Vor der heute zweitgrößten Synagoge Europas (links), Blick über den Marktplatz zum Alten Rathaus Pilsens (Alle Fotos: Hans-Peter Weiß)
Die Akademie Ostbayern ist seit 2016 mit der hiesigen Universität freundschaftlich verbunden. Hier hat auch die Deutsch-Tschechische Industrie- und Handelskammer (DTIHK) ihren Sitz, die deutsche und tschechische Firmen berät. Außerdem befindet sich hier das Koordinierungszentrum des Deutsch-Tschechischen Jugendaustausches TANDEM, das die grenzüberschreitende Jugendarbeit und deutsch-tschechische Sprachanimationen organisiert. Im zweisprachigen deutsch-tschechischen Kindergarten „Junikorn“ können schon die Kleinsten Grundlagen der deutschen Sprache erlernen. Der Germanistik-Lehrstuhl an der Philosophischen Fakultät der Westböhmischen Universität hat es sich zum Ziel gesetzt, im Masterstudiengang „Areal-Studien – Bayern-Studien“ Fachleute für die grenzübergreifende Zusammenarbeit auszubilden.
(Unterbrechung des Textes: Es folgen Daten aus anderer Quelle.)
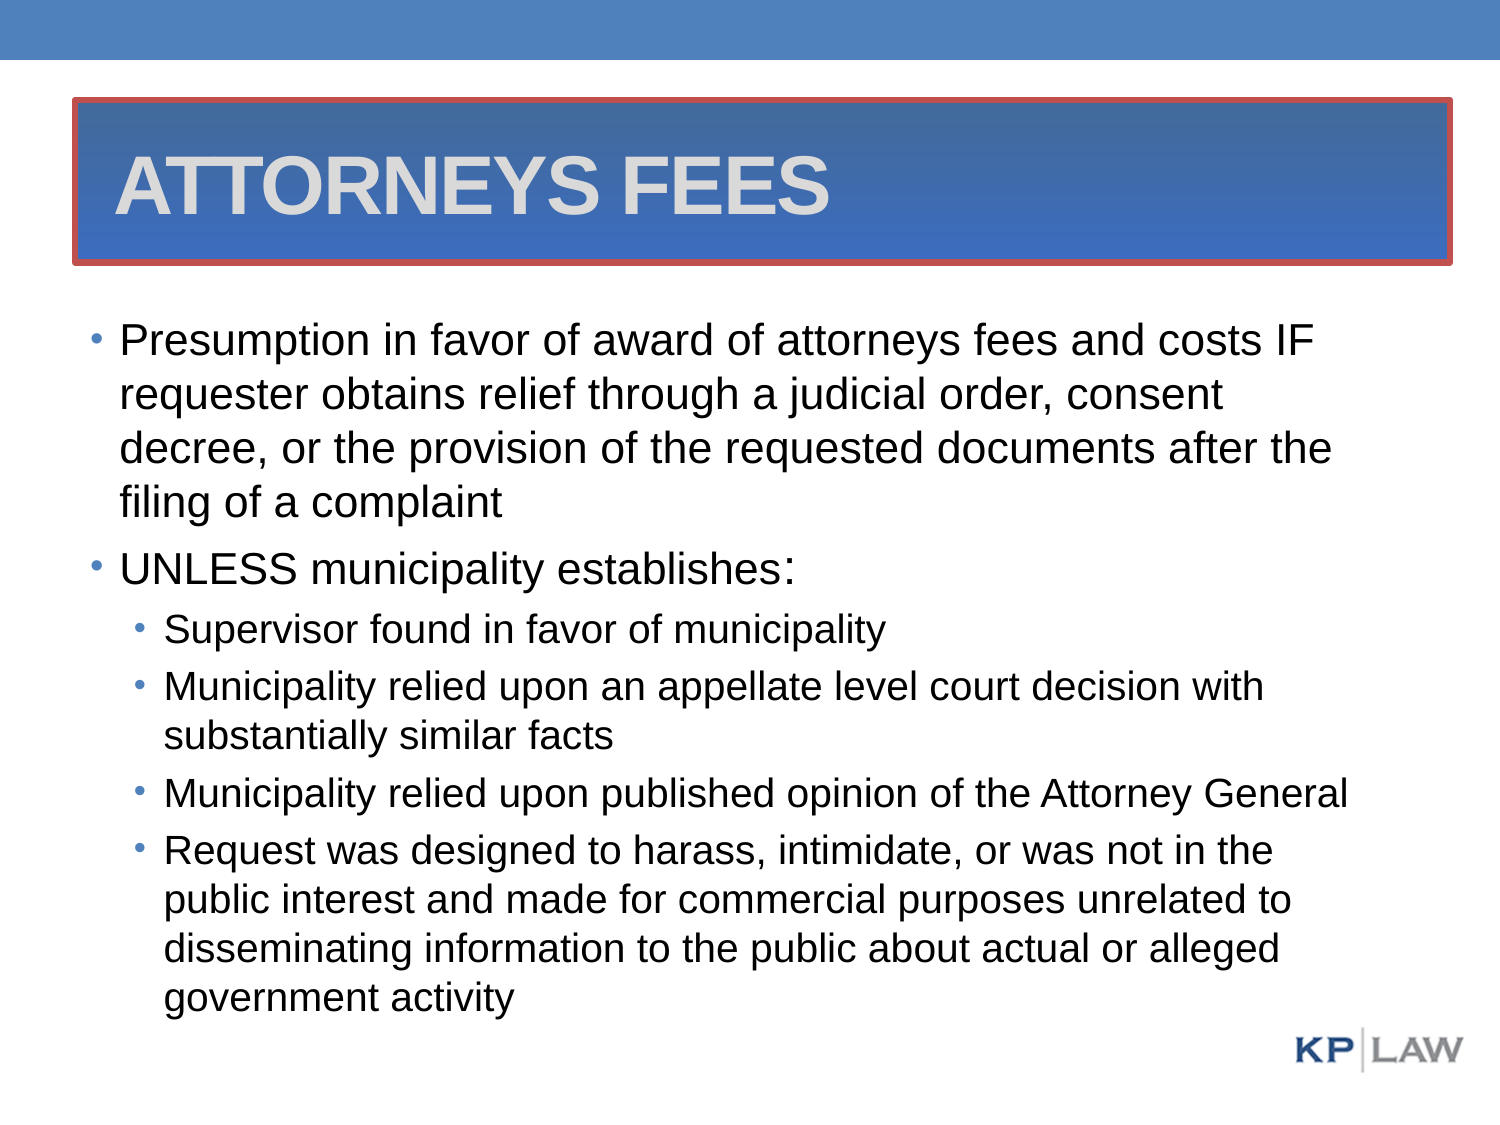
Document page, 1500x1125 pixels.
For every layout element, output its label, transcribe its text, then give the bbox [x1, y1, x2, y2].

Eine besondere historische Verbindung besteht noch bis heute zu Vilshofen an der Donau. Im Frühling des Jahres 1842 machte sich der Braumeister Josef Groll auf den Weg nach Böhmen. Er sollte im Auftrag der brauberechtigten Bürger im neuen Brauhaus ein besseres Bier brauen. Der Bayer kreierte das erste Pilsner Urquell, das heute noch jeden Bierliebhaber erfreut. Mit dem Besuch der westböhmischen Universitäts- und Bistumsstadt Pilsen beendete die Akademie Ostbayern Böhmen das kulturelle Programm 2022.